*** Text to read ***

The Expendables Talk Zombies, Social Media, and Marijuana Legalization | County Grind | South Florida | Broward Palm Beach New Times | The Leading Independent News Source in Broward-Palm Beach, Florida


The Expendables Talk Zombies, Social Media, and Marijuana Legalization

Combine a heap of ska, a pinch of punk, a dash of metal, some good humor, and disorder. Shake to a reggae rhythm and you'll get something that sounds like the Expendables.

The band has been riding the SoCal ska waves since the early 2000s. Along with Slightly Stoopid and Pepper, it brought a Sublime-like style to places still singing "Santeria." If you're in the surf and skate scenes, you've heard the band for sure. Otherwise, you've overheard your dreadlocked neighbor try to seduce some girl with "Bowl for Two" at 2 a.m.

The band is back on tour after releasing its sixth studio album, Sand in the Sky, this January and cruising to South Florida to perform at Revolution on Saturday. We spoke with Expendables drummer and vocalist Adam Patterson about zombies, Facebook, and weed taxes.

New Times: When did you decide you wanted to be a musician?

Adam Patterson: It just kind of happened. We were in high school, playing as your typical garage band, and before we knew it, we were like, "Oh, we can actually maybe make a living out of this."

If you could be a guest musician for any band, who would you be onstage with?

*** Records to use ***

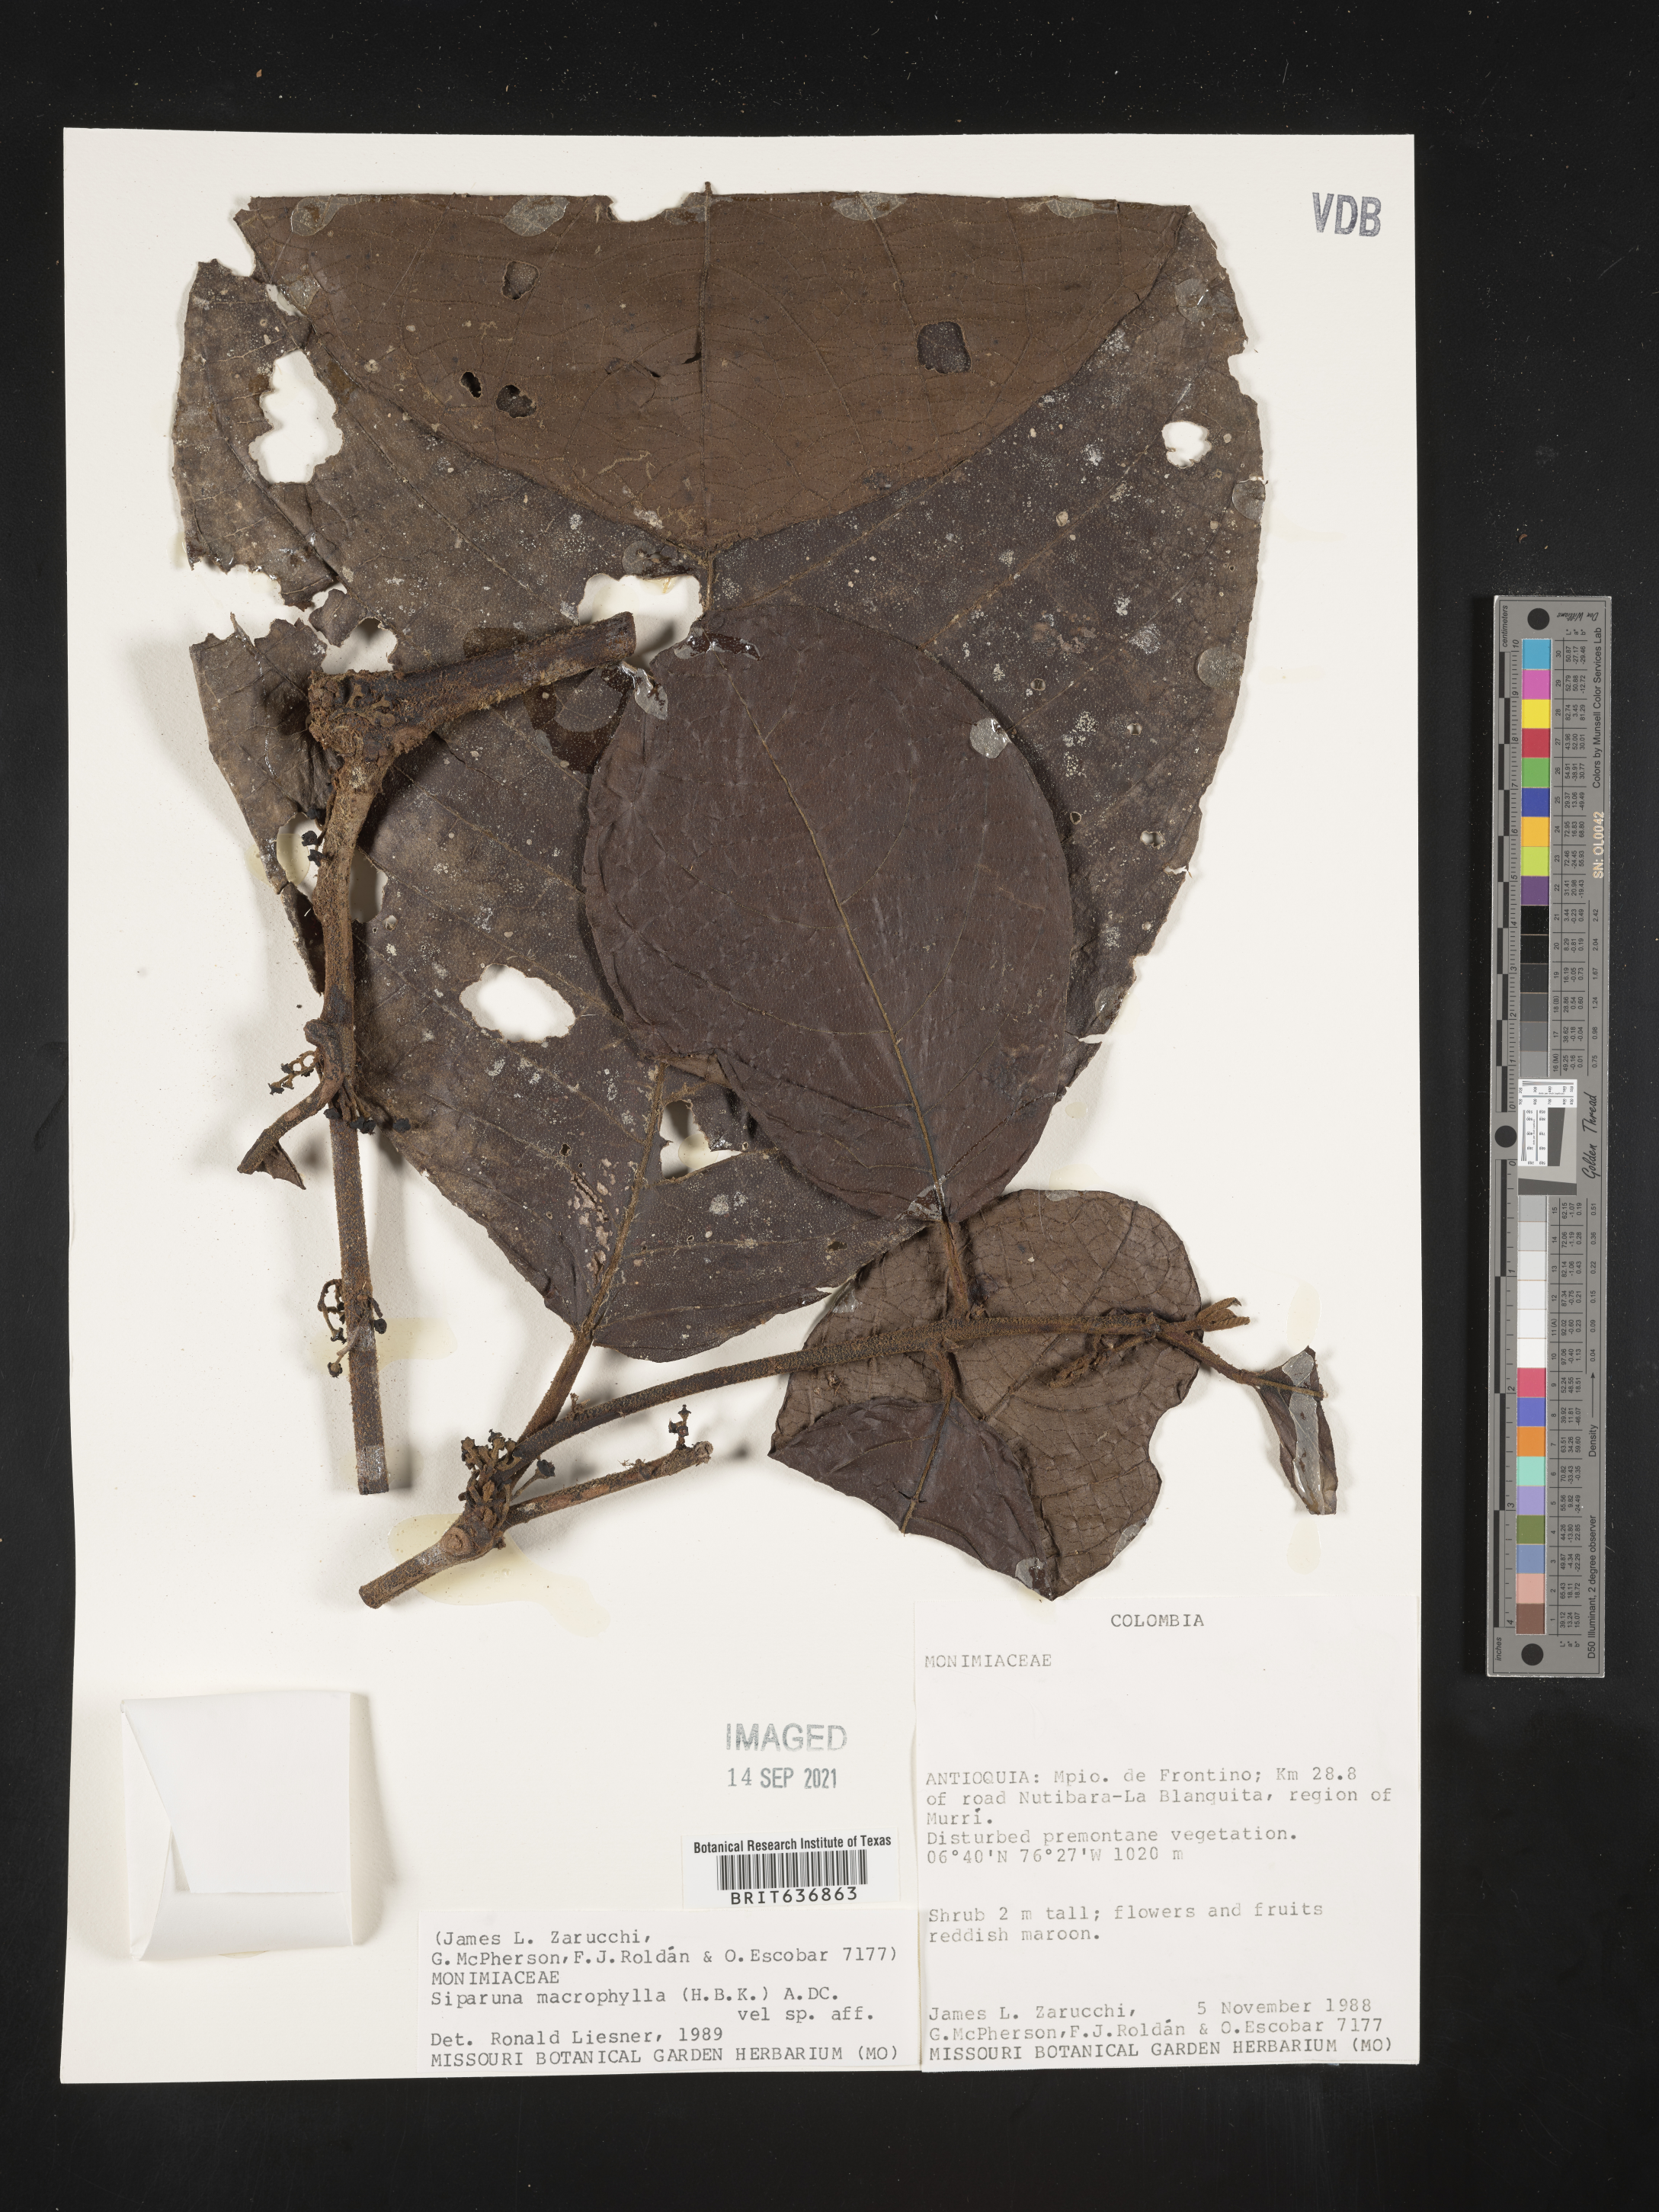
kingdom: Plantae
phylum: Tracheophyta
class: Magnoliopsida
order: Laurales
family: Siparunaceae
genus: Siparuna
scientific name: Siparuna
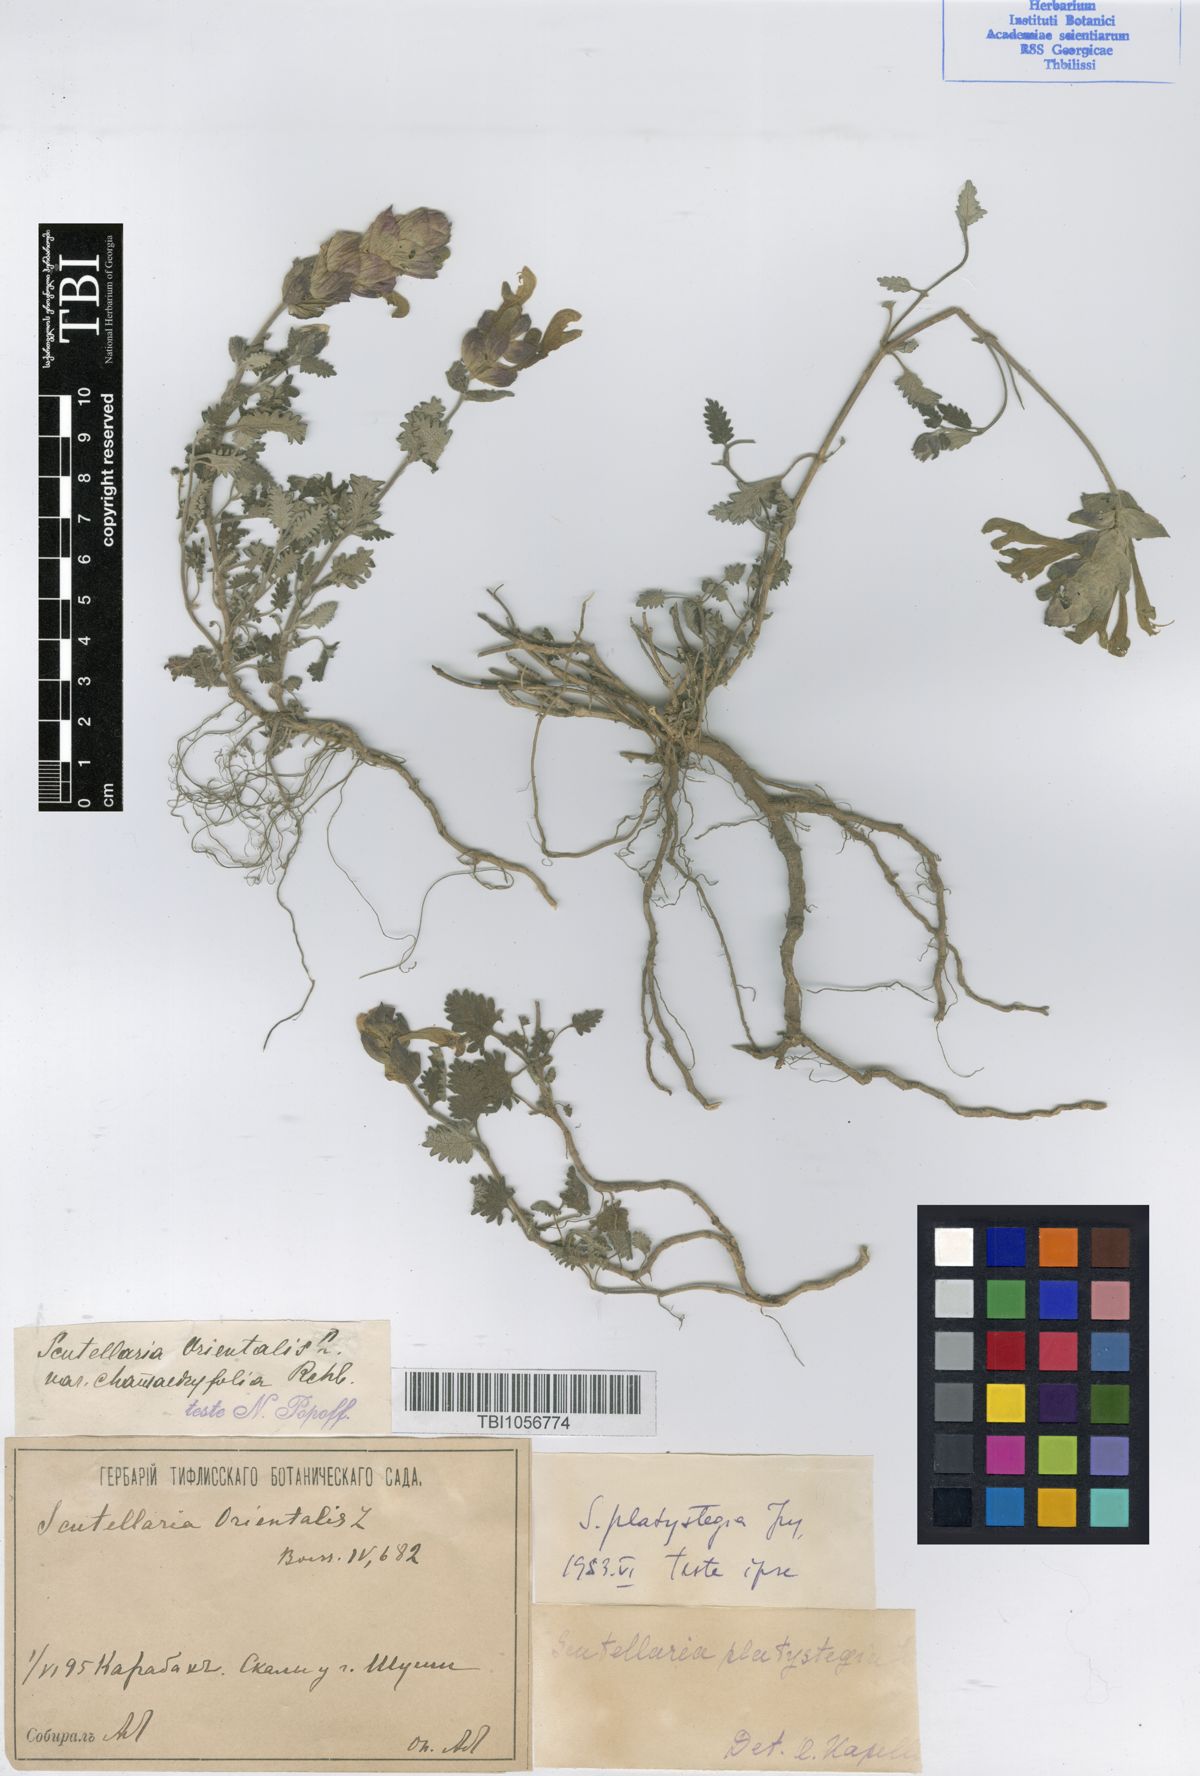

***

Objectives:
1 - Copy the Expendables interview word for word, between "The band is" and "and weed taxes.", inclusive.
2 - Quote every line of the records exactly, leaving the pictures out of your answer.

Answers to the exercises:
1 -
The band is back on tour after releasing its sixth studio album, Sand in the Sky, this January and cruising to South Florida to perform at Revolution on Saturday. We spoke with Expendables drummer and vocalist Adam Patterson about zombies, Facebook, and weed taxes.

2 -
kingdom: Plantae
phylum: Tracheophyta
class: Magnoliopsida
order: Laurales
family: Siparunaceae
genus: Siparuna
scientific name: Siparuna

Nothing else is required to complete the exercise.